:: PROVIDED RECORDS ::
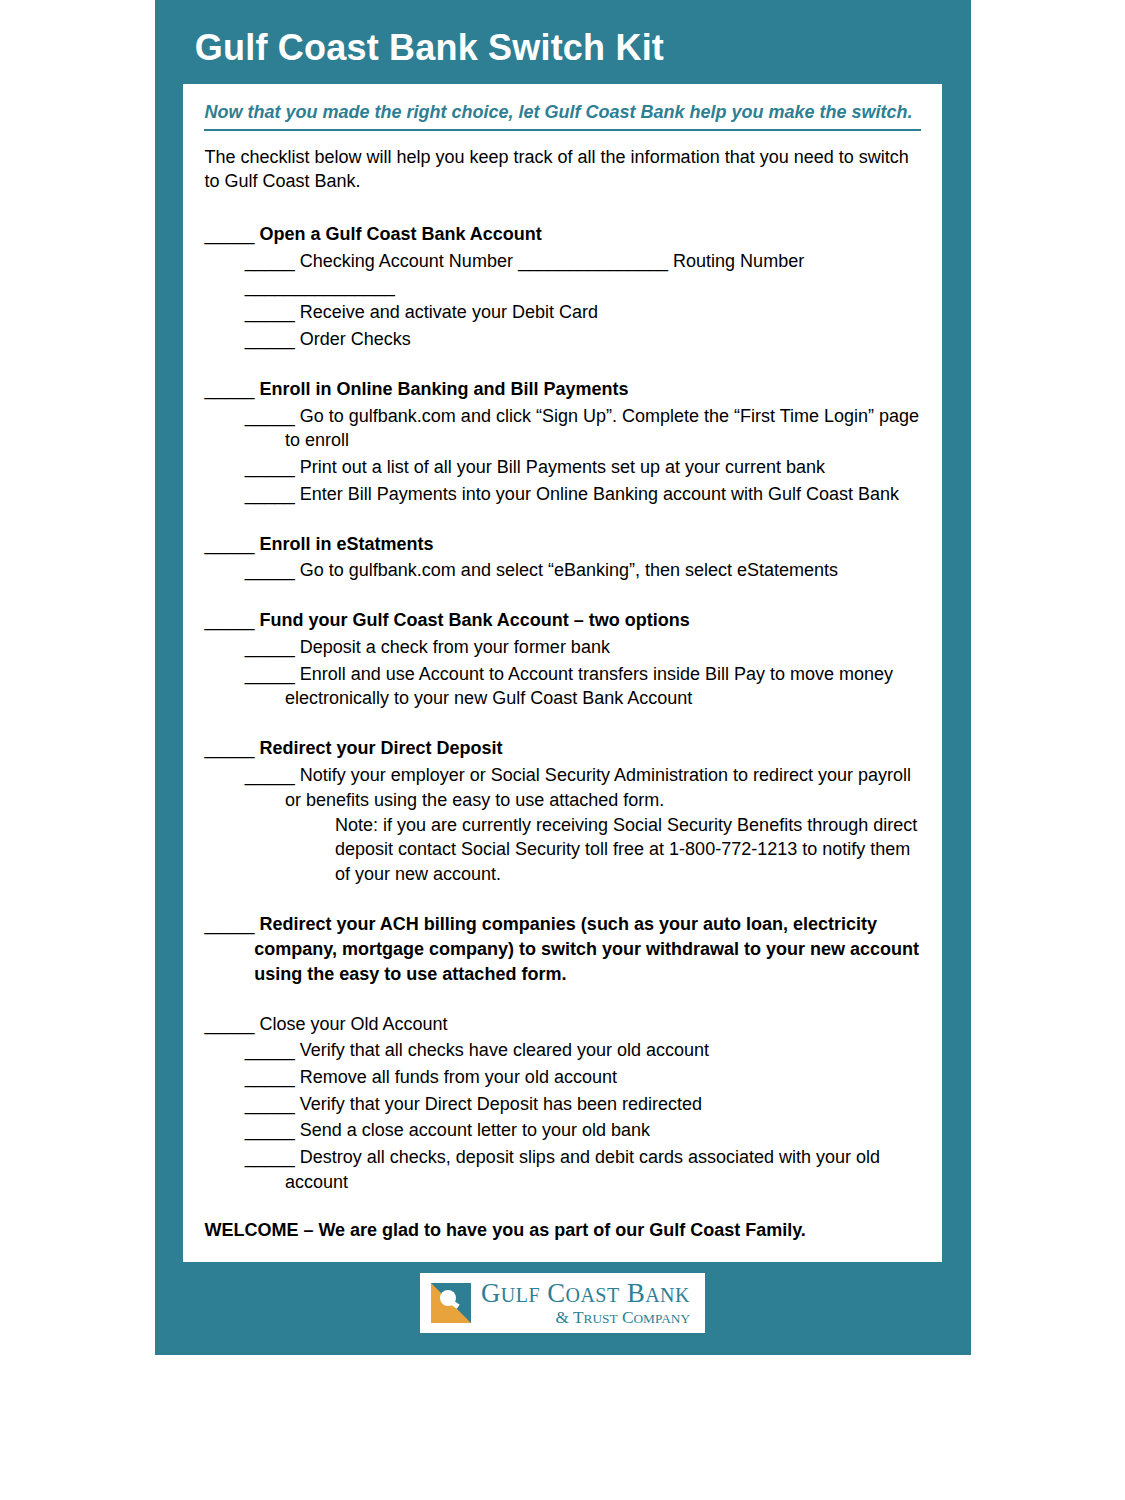Gulf Coast Bank Switch Kit
Now that you made the right choice, let Gulf Coast Bank help you make the switch.
The checklist below will help you keep track of all the information that you need to switch to Gulf Coast Bank.
_____ Open a Gulf Coast Bank Account
_____ Checking Account Number _______________ Routing Number _______________
_____ Receive and activate your Debit Card
_____ Order Checks
_____ Enroll in Online Banking and Bill Payments
_____ Go to gulfbank.com and click “Sign Up”. Complete the “First Time Login” page to enroll
_____ Print out a list of all your Bill Payments set up at your current bank
_____ Enter Bill Payments into your Online Banking account with Gulf Coast Bank
_____ Enroll in eStatments
_____ Go to gulfbank.com and select “eBanking”, then select eStatements
_____ Fund your Gulf Coast Bank Account – two options
_____ Deposit a check from your former bank
_____ Enroll and use Account to Account transfers inside Bill Pay to move money electronically to your new Gulf Coast Bank Account
_____ Redirect your Direct Deposit
_____ Notify your employer or Social Security Administration to redirect your payroll or benefits using the easy to use attached form. Note: if you are currently receiving Social Security Benefits through direct deposit contact Social Security toll free at 1-800-772-1213 to notify them of your new account.
_____ Redirect your ACH billing companies (such as your auto loan, electricity company, mortgage company) to switch your withdrawal to your new account using the easy to use attached form.
_____ Close your Old Account
_____ Verify that all checks have cleared your old account
_____ Remove all funds from your old account
_____ Verify that your Direct Deposit has been redirected
_____ Send a close account letter to your old bank
_____ Destroy all checks, deposit slips and debit cards associated with your old account
WELCOME – We are glad to have you as part of our Gulf Coast Family.
GULF COAST BANK
& TRUST COMPANY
:::
- TASK DETAILS -
The required output is the exact run of lines from the one with "with your old account" through the final line of the entries.

- COMPLETED EXERCISE -
_____ Destroy all checks, deposit slips and debit cards associated with your old account
WELCOME – We are glad to have you as part of our Gulf Coast Family.
GULF COAST BANK
& TRUST COMPANY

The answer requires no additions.